▶ _What this task involves_
What is the number of lines in the following data that contain "over"? Answer with the number alone.

Saved entries
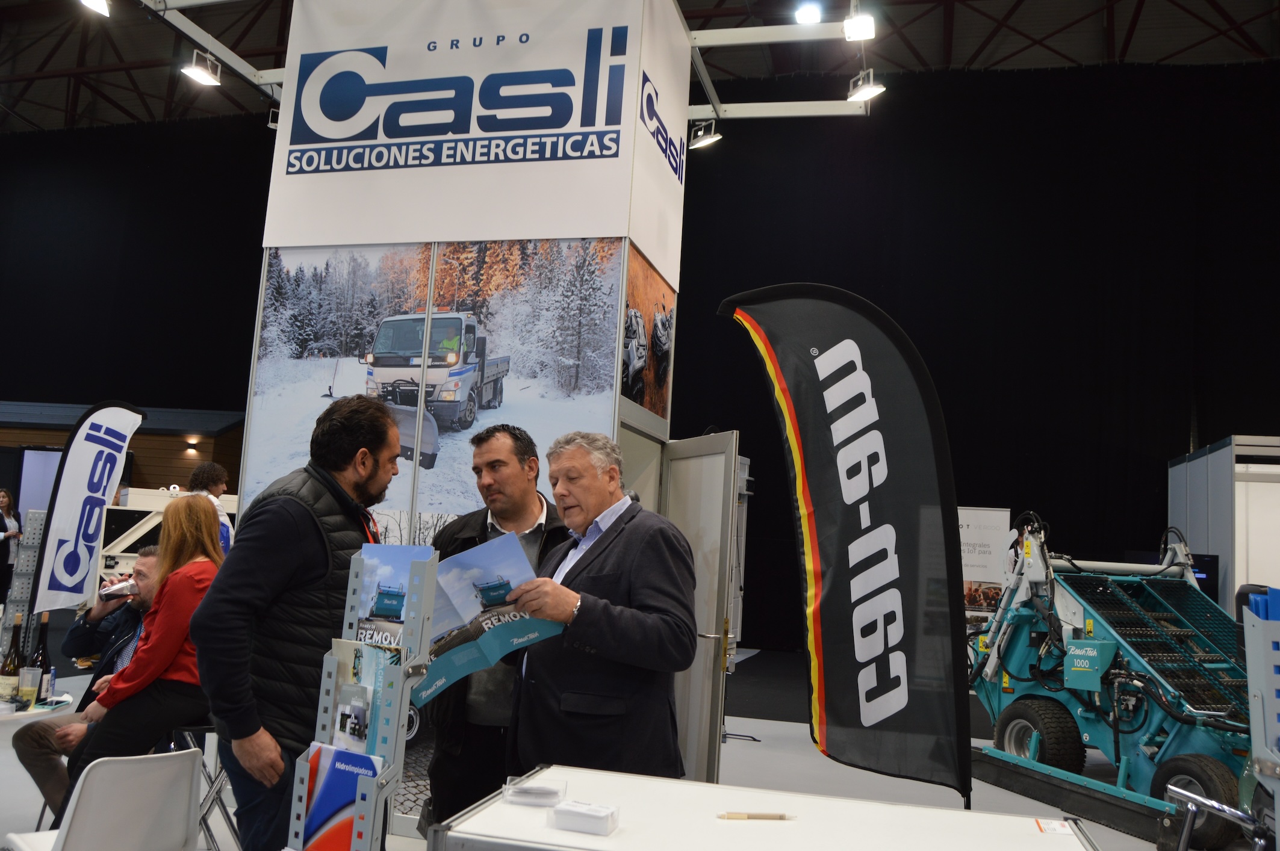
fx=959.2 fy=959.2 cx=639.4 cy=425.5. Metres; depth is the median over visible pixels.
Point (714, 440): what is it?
door
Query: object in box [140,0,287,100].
lighting truss
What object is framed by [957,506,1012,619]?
roll-up banner
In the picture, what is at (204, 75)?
spotlight
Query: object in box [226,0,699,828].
booth wall
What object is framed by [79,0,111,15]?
spotlight
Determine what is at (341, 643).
brochure
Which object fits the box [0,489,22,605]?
woman
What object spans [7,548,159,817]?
man
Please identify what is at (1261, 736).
display rack
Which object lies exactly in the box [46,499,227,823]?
woman
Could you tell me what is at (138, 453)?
wooden wall
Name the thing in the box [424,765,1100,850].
white table
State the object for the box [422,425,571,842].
man
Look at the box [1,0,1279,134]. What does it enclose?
ceiling
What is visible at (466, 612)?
brochure
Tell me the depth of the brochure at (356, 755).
1.63 m
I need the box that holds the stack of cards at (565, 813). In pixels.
[550,800,619,835]
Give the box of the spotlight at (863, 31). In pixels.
[842,7,876,40]
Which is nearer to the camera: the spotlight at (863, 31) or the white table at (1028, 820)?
the white table at (1028, 820)
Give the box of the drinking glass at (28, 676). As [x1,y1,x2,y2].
[16,666,40,706]
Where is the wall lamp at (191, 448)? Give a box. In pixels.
[184,439,199,452]
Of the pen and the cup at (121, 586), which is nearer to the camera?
the pen
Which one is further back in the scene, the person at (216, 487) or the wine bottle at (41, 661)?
the person at (216, 487)
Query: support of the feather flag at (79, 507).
on the floor
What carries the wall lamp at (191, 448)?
attached to the wooden wall at (138, 453)
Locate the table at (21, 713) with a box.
[0,691,73,723]
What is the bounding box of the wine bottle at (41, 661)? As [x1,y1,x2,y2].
[27,608,51,698]
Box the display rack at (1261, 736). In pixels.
[1240,593,1279,836]
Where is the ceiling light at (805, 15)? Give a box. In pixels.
[792,0,823,24]
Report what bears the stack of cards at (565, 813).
on the white table at (1028, 820)
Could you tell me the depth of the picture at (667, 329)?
5.16 m
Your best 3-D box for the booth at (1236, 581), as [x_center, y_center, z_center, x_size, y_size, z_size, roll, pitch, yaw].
[6.542,1.599,9.956,1.229,2.751,2.532,1,-7,15]
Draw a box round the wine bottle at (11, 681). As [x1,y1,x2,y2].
[0,612,24,706]
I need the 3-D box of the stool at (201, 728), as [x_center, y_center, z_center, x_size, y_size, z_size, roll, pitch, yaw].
[-1.763,1.491,3.763,0.419,0.632,0.411,-4,-10,44]
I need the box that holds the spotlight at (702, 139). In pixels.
[686,118,722,150]
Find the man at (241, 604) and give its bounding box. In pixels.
[190,396,403,850]
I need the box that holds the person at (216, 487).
[186,460,234,554]
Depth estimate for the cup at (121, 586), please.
4.21 m
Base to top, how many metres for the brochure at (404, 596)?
0.242 m
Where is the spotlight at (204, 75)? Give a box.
[180,49,222,86]
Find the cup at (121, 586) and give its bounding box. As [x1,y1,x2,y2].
[98,577,139,600]
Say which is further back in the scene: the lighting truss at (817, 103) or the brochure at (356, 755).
the lighting truss at (817, 103)
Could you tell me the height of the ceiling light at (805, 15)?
0.204 m
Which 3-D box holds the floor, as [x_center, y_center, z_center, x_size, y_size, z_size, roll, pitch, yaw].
[-1.407,2.093,5.635,14.894,0.137,12.469,1,-7,15]
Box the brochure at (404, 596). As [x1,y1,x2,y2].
[347,541,432,648]
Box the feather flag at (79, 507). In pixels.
[25,402,145,612]
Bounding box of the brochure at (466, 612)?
[411,526,561,705]
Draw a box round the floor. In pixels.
[3,639,1256,850]
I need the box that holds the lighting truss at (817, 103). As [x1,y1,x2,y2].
[682,3,880,119]
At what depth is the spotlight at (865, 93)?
7.14 m
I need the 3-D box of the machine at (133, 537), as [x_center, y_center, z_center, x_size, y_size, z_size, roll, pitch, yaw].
[-4.892,1.513,10.361,1.872,1.559,1.246,6,-8,-21]
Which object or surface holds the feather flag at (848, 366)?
on the floor
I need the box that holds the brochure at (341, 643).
[324,635,402,753]
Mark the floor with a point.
(779, 728)
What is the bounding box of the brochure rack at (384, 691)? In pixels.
[289,545,440,850]
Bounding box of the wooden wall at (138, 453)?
[0,400,245,503]
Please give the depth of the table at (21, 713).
3.65 m
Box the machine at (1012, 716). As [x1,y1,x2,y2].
[962,513,1260,850]
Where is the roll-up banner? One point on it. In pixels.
(995, 524)
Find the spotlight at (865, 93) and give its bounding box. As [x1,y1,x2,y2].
[845,69,886,102]
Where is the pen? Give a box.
[716,811,794,820]
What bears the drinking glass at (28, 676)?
on the table at (21, 713)
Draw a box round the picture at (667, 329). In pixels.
[621,249,674,419]
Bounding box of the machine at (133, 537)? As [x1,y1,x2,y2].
[96,485,234,580]
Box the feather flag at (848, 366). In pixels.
[717,285,974,813]
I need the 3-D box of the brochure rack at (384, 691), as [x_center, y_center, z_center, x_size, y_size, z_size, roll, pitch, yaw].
[-0.527,0.835,1.699,0.263,1.253,0.316,1,-7,15]
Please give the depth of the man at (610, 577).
2.94 m
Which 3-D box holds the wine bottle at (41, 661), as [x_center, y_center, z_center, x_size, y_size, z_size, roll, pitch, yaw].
[-2.413,0.930,3.872,0.074,0.339,0.074,1,-7,15]
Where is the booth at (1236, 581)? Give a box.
[1168,434,1279,611]
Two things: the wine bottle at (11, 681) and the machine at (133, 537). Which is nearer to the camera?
the wine bottle at (11, 681)
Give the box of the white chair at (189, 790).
[5,747,203,850]
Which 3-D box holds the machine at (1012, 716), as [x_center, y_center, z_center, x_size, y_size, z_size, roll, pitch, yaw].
[3.244,1.437,6.282,1.913,1.828,2.521,6,-8,-21]
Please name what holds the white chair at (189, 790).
on the floor
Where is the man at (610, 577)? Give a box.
[500,428,698,782]
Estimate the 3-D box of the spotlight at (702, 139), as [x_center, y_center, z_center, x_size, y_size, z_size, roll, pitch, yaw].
[0.492,-2.222,7.283,0.235,0.230,0.146,1,-7,15]
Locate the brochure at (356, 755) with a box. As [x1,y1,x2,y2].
[295,744,381,850]
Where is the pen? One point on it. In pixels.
(762, 815)
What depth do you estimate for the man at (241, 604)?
2.61 m
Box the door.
[660,430,739,781]
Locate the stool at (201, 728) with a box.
[167,721,239,850]

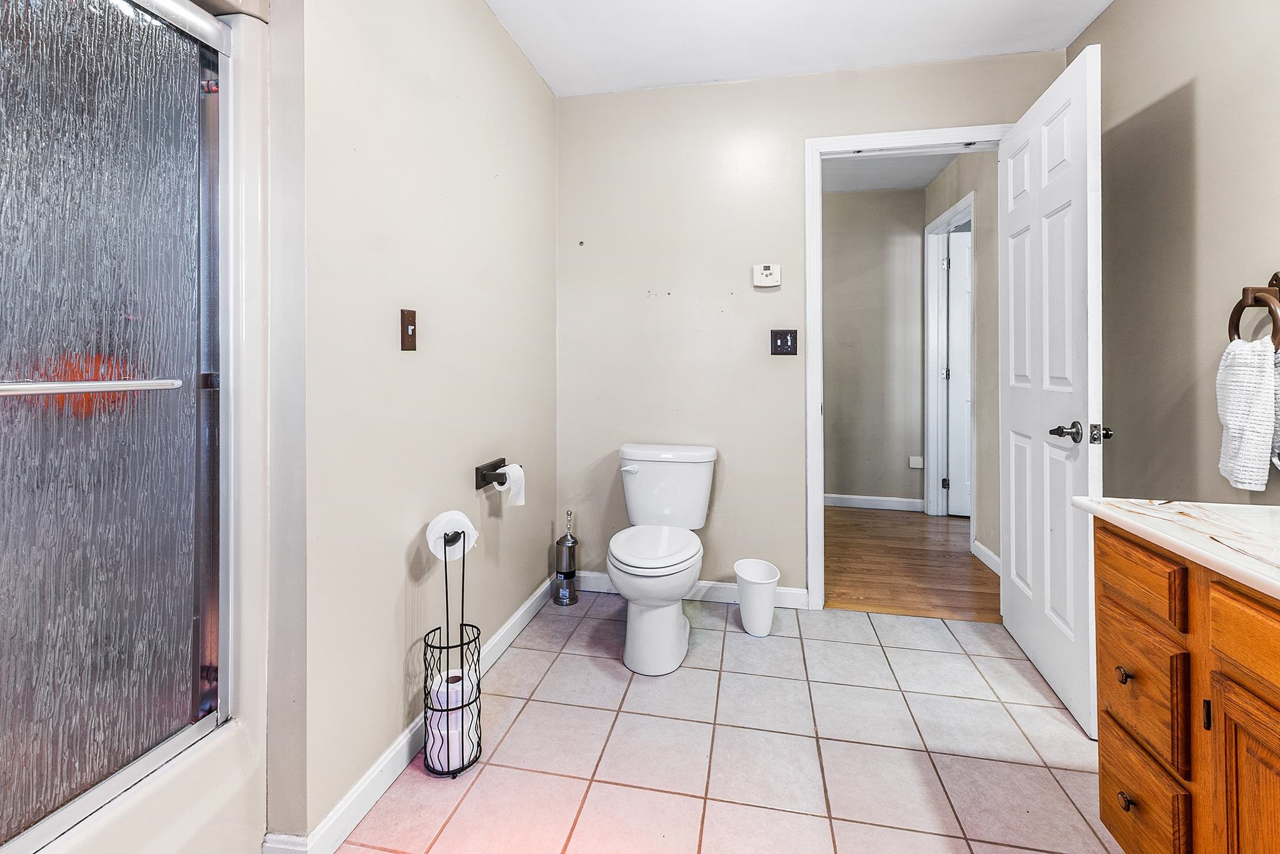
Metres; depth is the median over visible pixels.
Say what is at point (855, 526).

▶ _Response_
2